Roy Sweeting, partnerin the Glinton, Sweeting and O’Brien law firm, argued before Supreme Court Justice Ian Winder that Baha Mar had looked at all remedies to avoid its collapse and determined that a Chapter 11 bankruptcy filing was the best option.
“They couldn’t sit on their hands and wait on the creditors to act,” said Mr Sweeting in support of Baha Mar’s bid to have the Supreme Court approve orders by a judge in Delaware.
Mr Sweeting argued that the Supreme Court has the common law jurisdiction to recognise and assist in the Chapter 11 proceedings underway in Delaware, asserting that this in no way undermines the Bahamas’ sovereignty.

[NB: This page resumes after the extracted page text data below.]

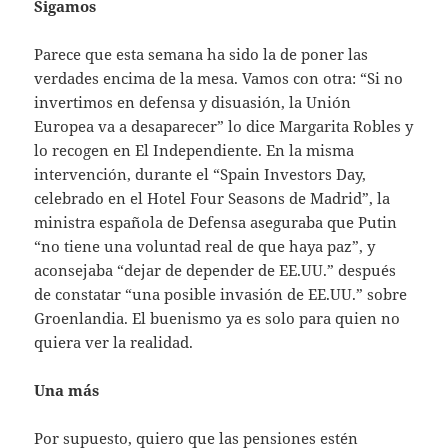
Sigamos
Parece que esta semana ha sido la de poner las
verdades encima de la mesa. Vamos con otra: “Si no
invertimos en defensa y disuasión, la Unión
Europea va a desaparecer” lo dice Margarita Robles y
lo recogen en El Independiente. En la misma
intervención, durante el “Spain Investors Day,
celebrado en el Hotel Four Seasons de Madrid”, la
ministra española de Defensa aseguraba que Putin
“no tiene una voluntad real de que haya paz”, y
aconsejaba “dejar de depender de EE.UU.” después
de constatar “una posible invasión de EE.UU.” sobre
Groenlandia. El buenismo ya es solo para quien no
quiera ver la realidad.
Una más
Por supuesto, quiero que las pensiones estén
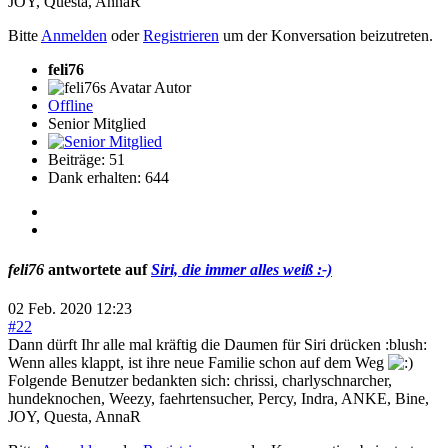
JOY
,
Questa
,
AnnaR
Bitte
Anmelden
oder
Registrieren
um der Konversation beizutreten.
feli76
Autor
Offline
Senior Mitglied
Beiträge: 51
Dank erhalten: 644
feli76
antwortete auf
Siri, die immer alles weiß :-)
02 Feb. 2020 12:23
#22
Dann dürft Ihr alle mal kräftig die Daumen für Siri drücken :blush:
Wenn alles klappt, ist ihre neue Familie schon auf dem Weg
Folgende Benutzer bedankten sich:
chrissi
,
charlyschnarcher
,
hundeknochen
,
Weezy
,
faehrtensucher
,
Percy
,
Indra
,
ANKE
,
Bine
,
JOY
,
Questa
,
AnnaR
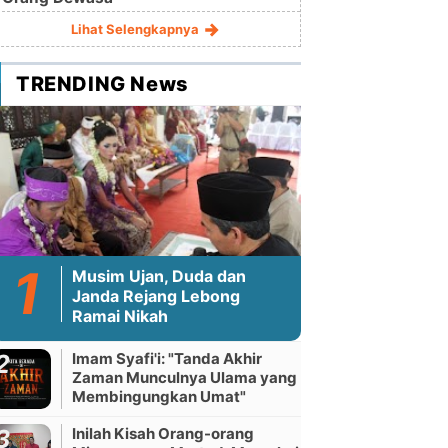
Lihat Selengkapnya
TRENDING News
Musim Ujan, Duda dan
Janda Rejang Lebong
Ramai Nikah
Imam Syafi'i: "Tanda Akhir
Zaman Munculnya Ulama yang
Membingungkan Umat"
Inilah Kisah Orang-orang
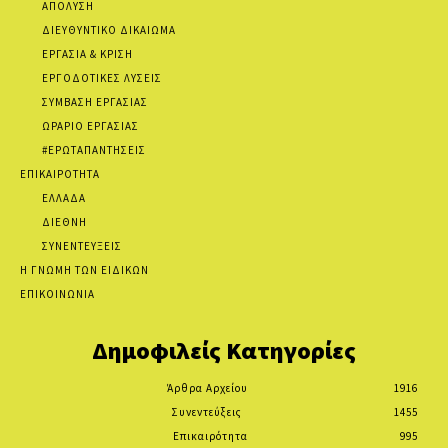
ΑΠΟΛΥΣΗ
ΔΙΕΥΘΥΝΤΙΚΟ ΔΙΚΑΙΩΜΑ
ΕΡΓΑΣΙΑ & ΚΡΙΣΗ
ΕΡΓΟΔΟΤΙΚΕΣ ΛΥΣΕΙΣ
ΣΥΜΒΑΣΗ ΕΡΓΑΣΙΑΣ
ΩΡΑΡΙΟ ΕΡΓΑΣΙΑΣ
#ΕΡΩΤΑΠΑΝΤΗΣΕΙΣ
ΕΠΙΚΑΙΡΟΤΗΤΑ
ΕΛΛΑΔΑ
ΔΙΕΘΝΗ
ΣΥΝΕΝΤΕΥΞΕΙΣ
Η ΓΝΩΜΗ ΤΩΝ ΕΙΔΙΚΩΝ
ΕΠΙΚΟΙΝΩΝΙΑ
Δημοφιλείς Κατηγορίες
Άρθρα Αρχείου
1916
Συνεντεύξεις
1455
Επικαιρότητα
995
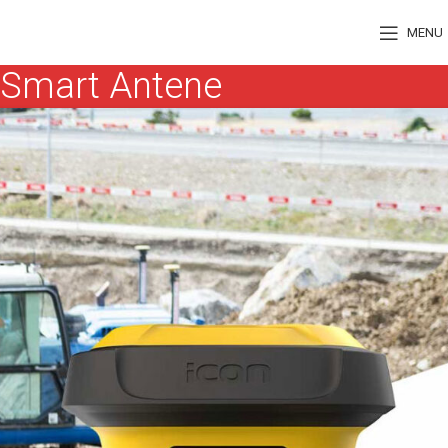
MENU
Smart Antene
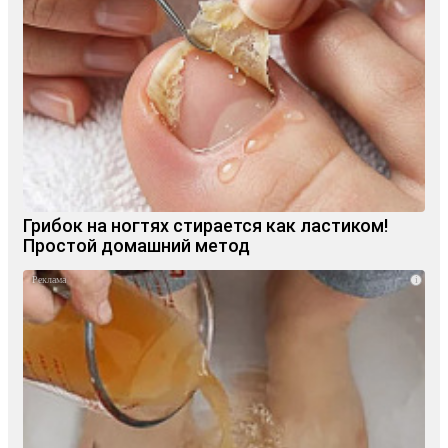
Грибок на ногтях стирается как ластиком!
Простой домашний метод
i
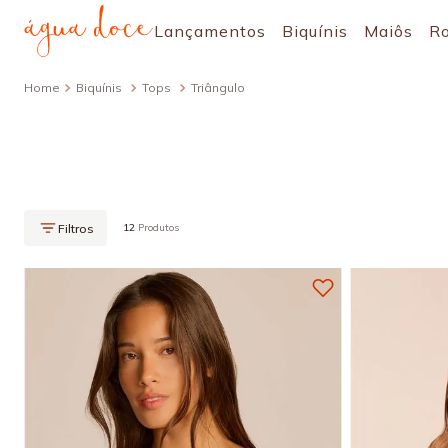
Lançamentos
Biquínis
Maiôs
R
Biquínis
Tops
Triângulo
12
Produtos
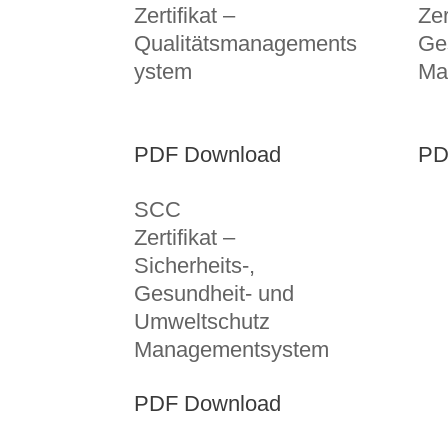
Zertifikat –
Zer
Qualitätsmanagements
Ge
ystem
Ma
PDF Download
PD
SCC
Zertifikat –
Sicherheits-,
Gesundheit- und
Umweltschutz
Managementsystem
PDF Download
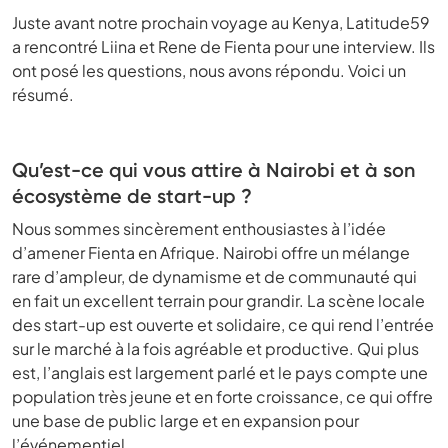
Juste avant notre prochain voyage au Kenya, Latitude59
a rencontré Liina et Rene de Fienta pour une interview. Ils
ont posé les questions, nous avons répondu. Voici un
résumé.
Qu’est-ce qui vous attire à Nairobi et à son
écosystème de start-up ?
Nous sommes sincèrement enthousiastes à l’idée
d’amener Fienta en Afrique. Nairobi offre un mélange
rare d’ampleur, de dynamisme et de communauté qui
en fait un excellent terrain pour grandir. La scène locale
des start-up est ouverte et solidaire, ce qui rend l’entrée
sur le marché à la fois agréable et productive. Qui plus
est, l’anglais est largement parlé et le pays compte une
population très jeune et en forte croissance, ce qui offre
une base de public large et en expansion pour
l’événementiel.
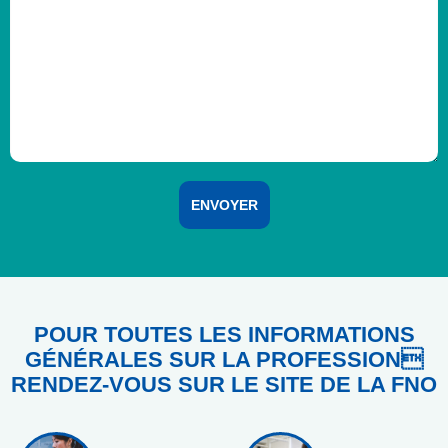
POUR TOUTES LES INFORMATIONS
GÉNÉRALES SUR LA PROFESSION
RENDEZ-VOUS SUR LE SITE DE LA FNO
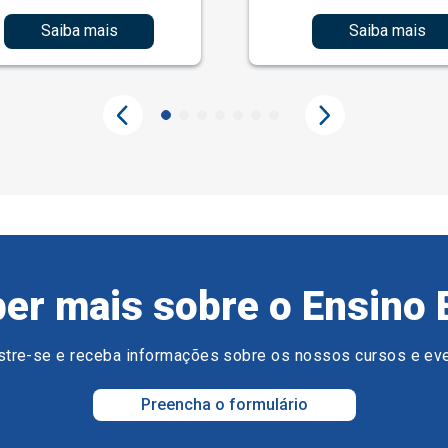
Saiba mais
Saiba mais
er mais sobre o Ensino 
tre-se e receba informações sobre os nossos cursos e ev
Preencha o formulário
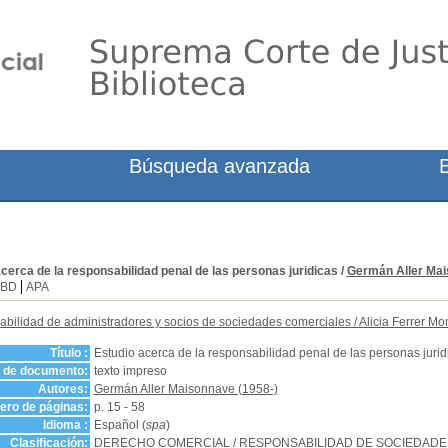
Búsqueda avanzada
cerca de la responsabilidad penal de las personas juridicas
/
Germán Aller Ma
SBD
APA
bilidad de administradores y socios de sociedades comerciales
/
Alicia Ferrer M
Título :
Estudio acerca de la responsabilidad penal de las personas jurid
o de documento:
texto impreso
Autores:
Germán Aller Maisonnave (1958-)
ro de páginas:
p. 15 - 58
Idioma :
Español (
spa
)
Clasificación:
DERECHO COMERCIAL
/
RESPONSABILIDAD DE SOCIEDAD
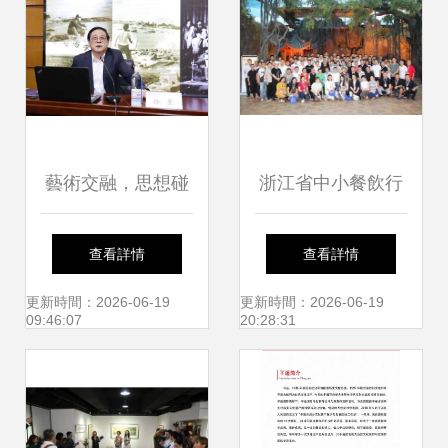
藝術交融，思想碰
浙江省中小餐飲行
撞——徐里受邀赴
業協會第二期游學
查看詳情
查看詳情
天津美術學院油畫
交流活動圓滿成
更新時間：2026-06-19
更新時間：2026-06-19
09:46:07
20:28:31
系開展學術交流
功，助力行業高質
量發展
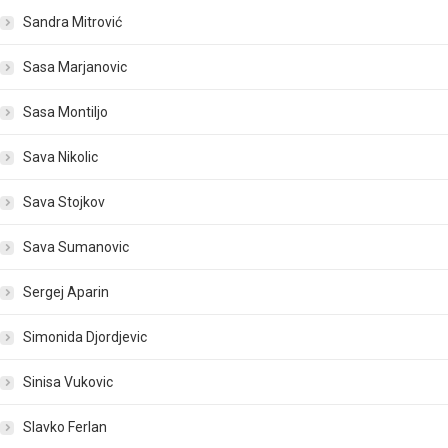
Sandra Mitrović
Sasa Marjanovic
Sasa Montiljo
Sava Nikolic
Sava Stojkov
Sava Sumanovic
Sergej Aparin
Simonida Djordjevic
Sinisa Vukovic
Slavko Ferlan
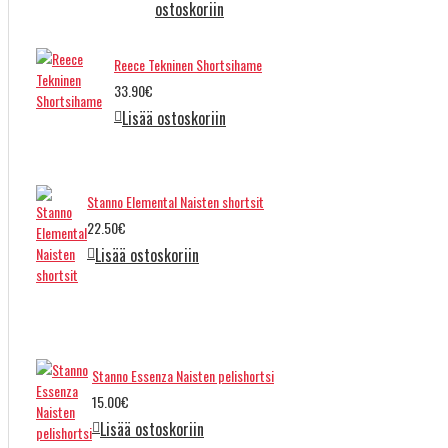
ostoskoriin
Reece Tekninen Shortsihame
33.90€
Lisää ostoskoriin
Stanno Elemental Naisten shortsit
22.50€
Lisää ostoskoriin
Stanno Essenza Naisten pelishortsi
15.00€
Lisää ostoskoriin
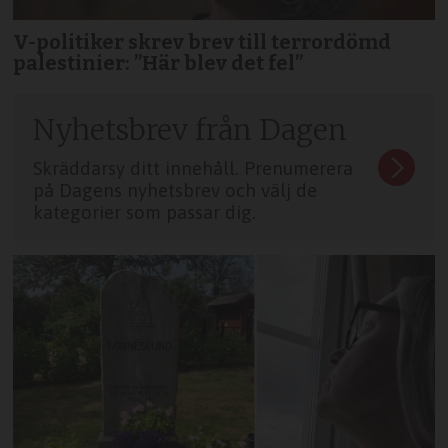
V-politiker skrev brev till terror­dömd
palestinier: ”Här blev det fel”
Nyhetsbrev från Dagen
Skräddarsy ditt innehåll. Prenumerera
på Dagens nyhetsbrev och välj de
kategorier som passar dig.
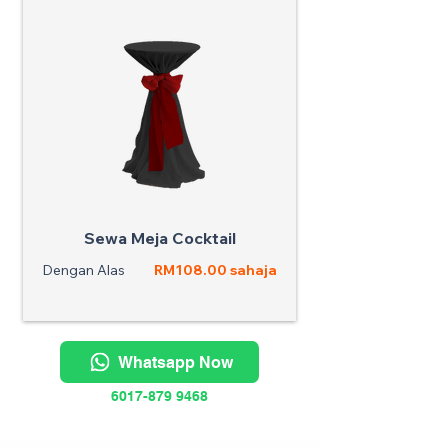
Sewa Meja Cocktail
Dengan Alas
RM108.00 sahaja
Whatsapp Now
6017-879 9468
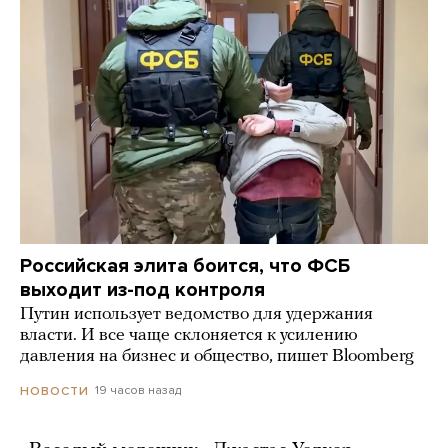
Российская элита боится, что ФСБ
выходит из-под контроля
Путин использует ведомство для удержания
власти. И все чаще склоняется к усилению
давления на бизнес и общество, пишет Bloomberg
19 часов назад
НОВОСТИ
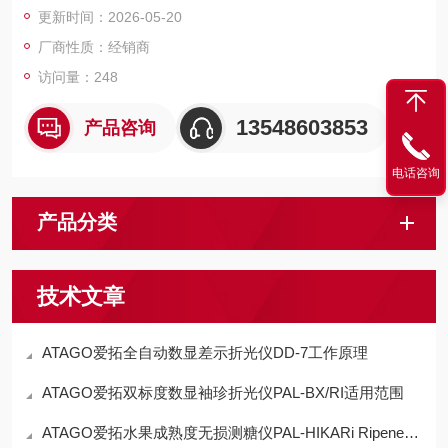
更新时间：2026-05-20
厂商性质：经销商
访问量：248
13548603853
产品咨询
电话咨询
产品分类
技术文章
ATAGO爱拓全自动数显差示折光仪DD-7工作原理
ATAGO爱拓双标度数显袖珍折光仪PAL-BX/RI适用范围
ATAGO爱拓水果成熟度无损测糖仪PAL-HIKARi Ripeness工作原理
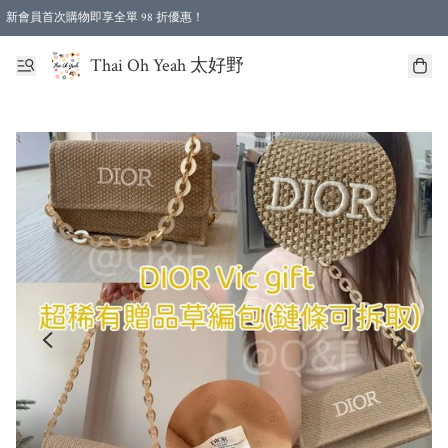
新會員首次購物即享全單 98 折優惠！
特選會員可享全單低至 96 折優惠！
Thai Oh Yeah 太好野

“There are many good reasons to assist and fewer reasons not to,” said Mr Sweeting. “There is no obstacle in Bahamian law to the recognition of the Delaware proceedings.”
Mr Sweeting argued that the doctrine of universalism allows for one single insolvency proceeding as opposed to multiple proceedings. He added that the Supreme Court should approve the stay arising out of the US bankruptcy filing, which would prevent anyone who may have a claim against Baha Mar from taking action.
Mr Sweeting explained that the reason Baha Mar had filed for bankruptcy in Delaware was because of the availability of Chapter 11 and the advantages it provides.
He argued that such a process in this jurisdiction is geared toward dissolution and distribution of a company and its assists. Mr Sweeting argued that it is unlikely that the 14 Bahamian creditors would get any relief under traditional liquidation in this jurisdiction.